It’s been nearly two months since we launched registration for Kansas.com users and for the most part, it’s gone very smoothly. When I last checked in with our senior editor/interactive, Nick Jungman, a few days ago, we had about 9,700 registered users, growing by about 150 per day. We don’t ask users to register unless they hit a threshold of visiting about 40 pages over a few days.
One of the best user benefits of registration is access to some very useful e-mail alerts we send daily, including morning and afternoon headlines. The information you give us helps us learn more about who uses our Web site so we can improve it, and it helps our advertisers understand the audiences they’re trying to reach.
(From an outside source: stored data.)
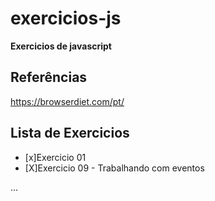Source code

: # exercicios-js
**Exercicios de javascript**



## Referências
https://browserdiet.com/pt/


## Lista de Exercicios
- [x]Exercicio 01 
- [X]Exercicio 09 - Trabalhando com eventos

...
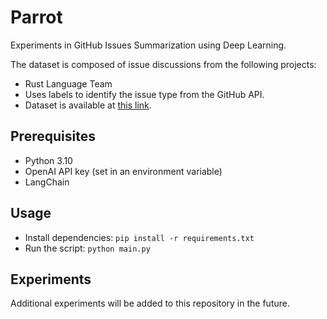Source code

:# Parrot

Experiments in GitHub Issues Summarization using Deep Learning.

The dataset is composed of issue discussions from the following projects:
- Rust Language Team
- Uses labels to identify the issue type from the GitHub API.
- Dataset is available at [this link](https://github.com/rust-lang/rust/issues?q=is%3Aopen+is%3Aissue+label%3AS-tracking-needs-summary).

## Prerequisites
- Python 3.10
- OpenAI API key (set in an environment variable)
- LangChain

## Usage
- Install dependencies: `pip install -r requirements.txt`
- Run the script: `python main.py`

## Experiments
Additional experiments will be added to this repository in the future.
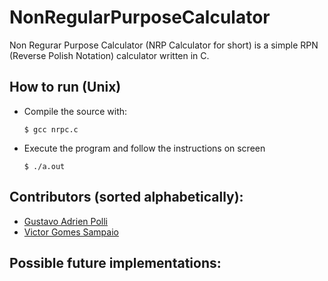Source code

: # NonRegularPurposeCalculator

Non Regurar Purpose Calculator (NRP Calculator for short) is a simple RPN (Reverse Polish Notation) calculator written in C.

## How to run (Unix)

- Compile the source with:

  `$ gcc nrpc.c`

- Execute the program and follow the instructions on screen

  `$ ./a.out`

## Contributors (sorted alphabetically):

- [Gustavo Adrien Polli](https://github.com/gapolli)
- [Victor Gomes Sampaio](https://github.com/VictorGom3s)

## Possible future implementations:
We don’t ask for extensive personal information — as Nick pointed out to one Web user, the registration form we use does not gather enough information from you to allow us to mail you a postcard.
Most online users register when asked and move on. Some, though, have been downright angry. I got one email from a reader who was irate at the idea that we’d ask him to register to access our site, and he also found the advertising on the site irritating.
With Kansas.com, we offer readers, for free, a service that is very expensive to provide — round-the-clock news. In addition, the Web gives us the opportunity to offer far more news content than the printed paper (especially multimedia such as photos and video), discussion boards and interactive conversation on ever-increasing levels, and rapidly growing opportunities for advertisers to reach the exact people they want to reach with their messages, and in unique ways.
It’s a phenomenal public square for news users, communities, journalists and advertisers.
The reason we can make this available at no cost to users is because advertisers support the Web site and printed paper.
I’m often asked whether I believe that one day people will have to pay to access news Web sites. I just don’t see it happening. The business model is still evolving, but I believe the advertising will have to pay for free access to news. Users expect it.
In the morning, I still want to hold the paper in my hands, drink coffee, and read the news. Millions of readers feel the same way. Many others don’t, and a computer screen is preferable to them.
I don’t think it’s unreasonable to ask users to give us a half-dozen or so pieces of demographic information to access that free news. Our aim is to improve our Web site constantly, both in content and experience, and your feedback — including the information you give us by registering — helps us do that.
I doubt Westar is going to give me my electricity for free, or Cox is going to decide to quit billing me for my Internet service. You, either. But we can provide news for free on the Web. Taking two or three minutes to register seems like a sweet deal to me.